Documentation for DataHerb¤
The Python Package for DataHerb
A DataHerb Core Service to Create and Load Datasets. Homebrew for datasets.
dataherb
is the homebrew (or snap if you are using linux) for datasets.
Install¤
pip install dataherb
Documentation: dataherb.github.io/dataherb-python
The DataHerb Command-Line Tool¤
Requires Python 3
The DataHerb cli provides tools to create dataset metadata, validate metadata, search dataset in flora, and download dataset.
Configure¤
Before we get started, please configure dataherb first:
dataherb configure
Search and Download¤
Search by keyword
dataherb search covid19
# Shows the minimal metadata
Search by dataherb id
dataherb search -i covid19_eu_data
# Shows the full metadata
Download dataset by dataherb id
dataherb download covid19_eu_data
# Downloads this dataset: http://dataherb.io/flora/covid19_eu_data
Create Dataset Using Command Line Tool¤
We provide a template for dataset creation.
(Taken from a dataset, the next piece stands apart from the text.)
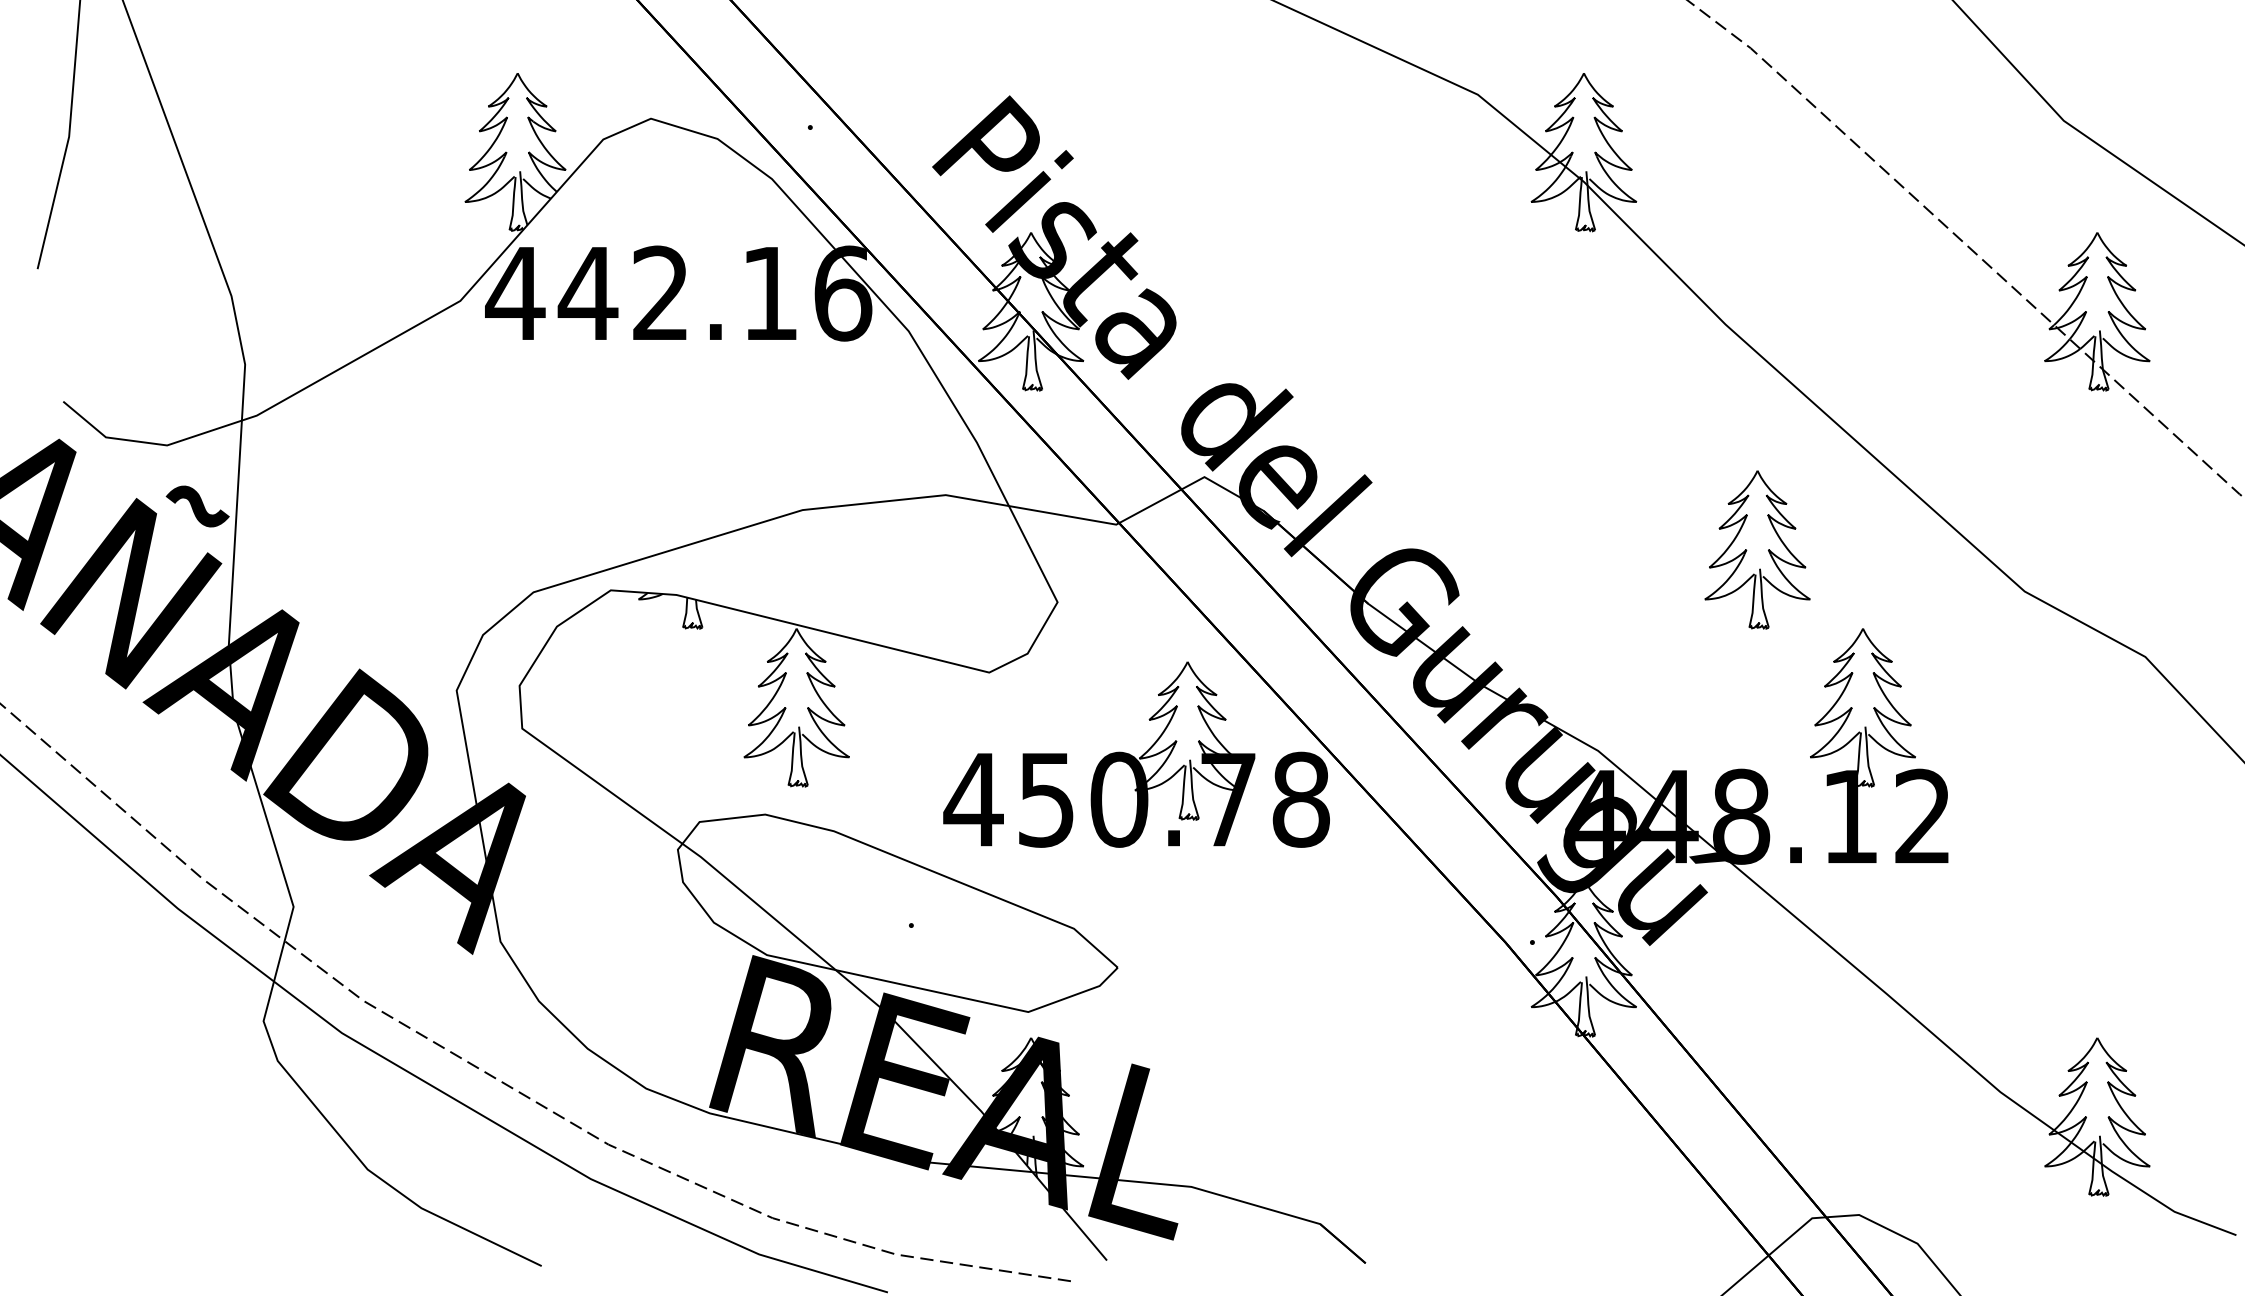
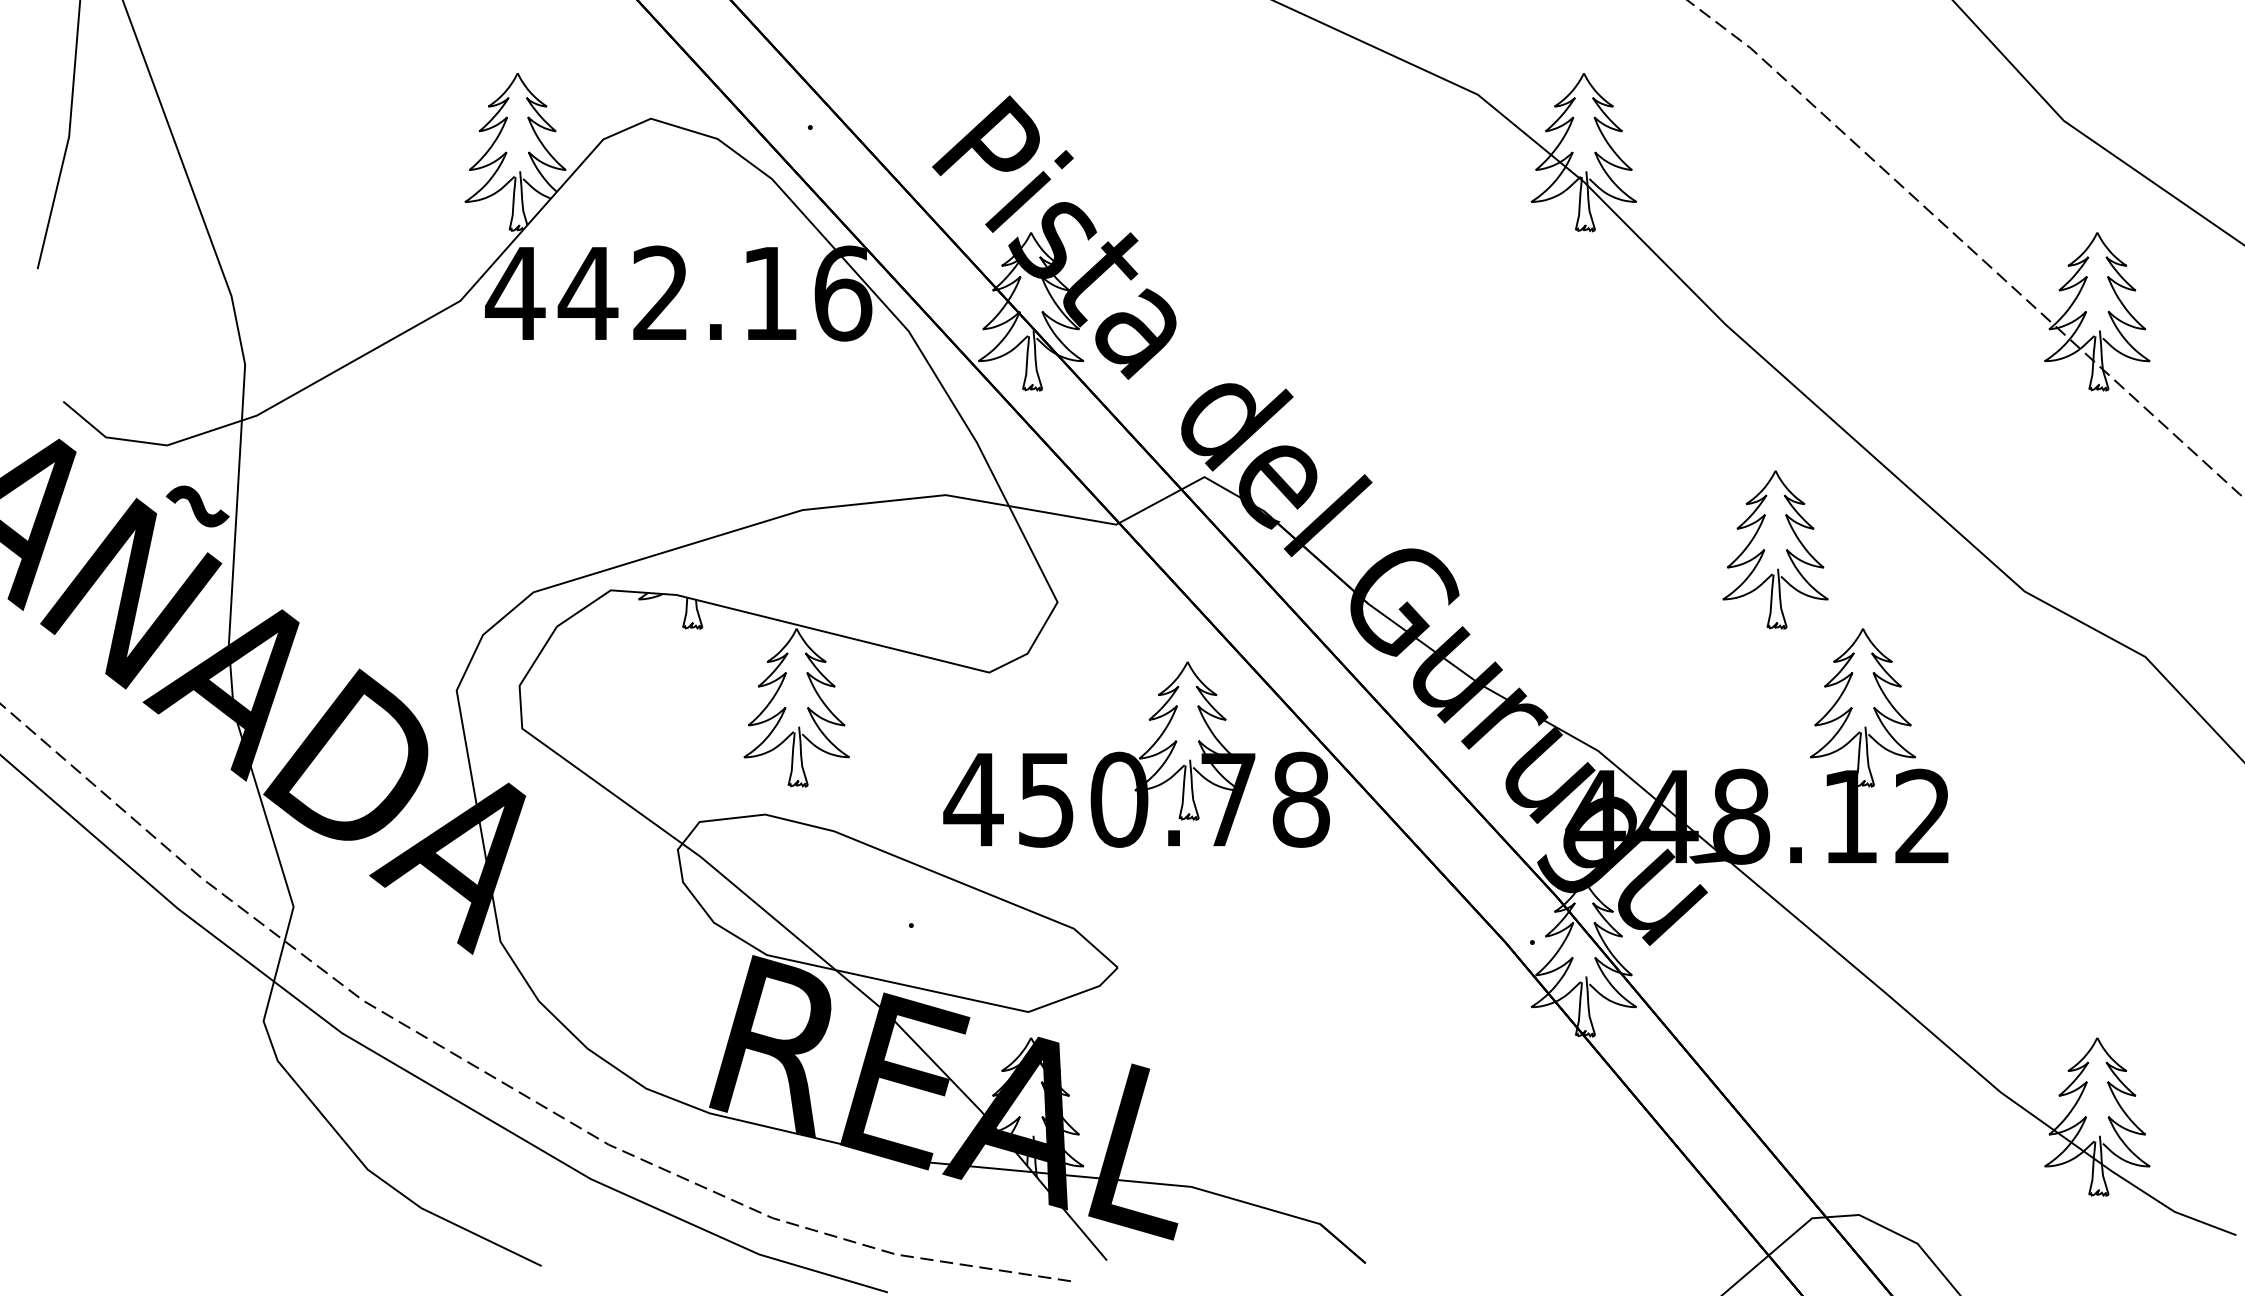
part at (1757, 549) position: (1757, 549) -> (1775, 549)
Within a dataset folder where the data files are located, use the following command line tool to create the metadata template.
dataherb create
Upload dataset to remote¤
Within the dataset folder, run
dataherb upload
UI for all the datasets in a flora¤
dataherb serve
Use DataHerb in Your Code¤
Load Data into DataFrame¤
# Load the package
from dataherb.flora import Flora
# Initialize Flora service
# The Flora service holds all the dataset metadata
use_flora = "path/to/my/flora.json"
dataherb = Flora(flora=use_flora)
# Search datasets with keyword(s)
geo_datasets = dataherb.search("geo")
print(geo_datasets)
# Get a specific file from a dataset and load as DataFrame
tz_df = pd.read_csv(
dataherb.herb(
"geonames_timezone"
).get_resource(
"dataset/geonames_timezone.csv"
)
)
print(tz_df)
The DataHerb Project¤
What is DataHerb¤
DataHerb is an open-source data discovery and management tool.
- A DataHerb or Herb is a dataset. A dataset comes with the data files, and the metadata of the data files.
- A Herb Resource or Resource is a data file in the DataHerb.
- A Flora is the combination of all the DataHerbs.
In many data projects, finding the right datasets to enhance your data is one of the most time consuming part. DataHerb adds flavor to your data project. By creating metadata and manage the datasets systematically, locating an dataset is much easier.
Currently, dataherb supports sync dataset between local and S3/git. Each dataset can have its own remote location.
What is DataHerb Flora¤
We desigined the following workflow to share and index open datasets.
The repo dataherb-flora is a demo flora that lists some datasets and demonstrated on the website https://dataherb.github.io. At this moment, the whole system is being renovated.
Development¤
- Create a conda environment.
- Install requirements:
pip install -r requirements.txt
Documentation¤
The source of the documentation for this package is located at docs
.
References and Acknolwedgement¤
dataherb
usesdatapackage
in the core.datapackage
is a python library for the data-package standard. The core schema of the dataset is essentially the data-package standard.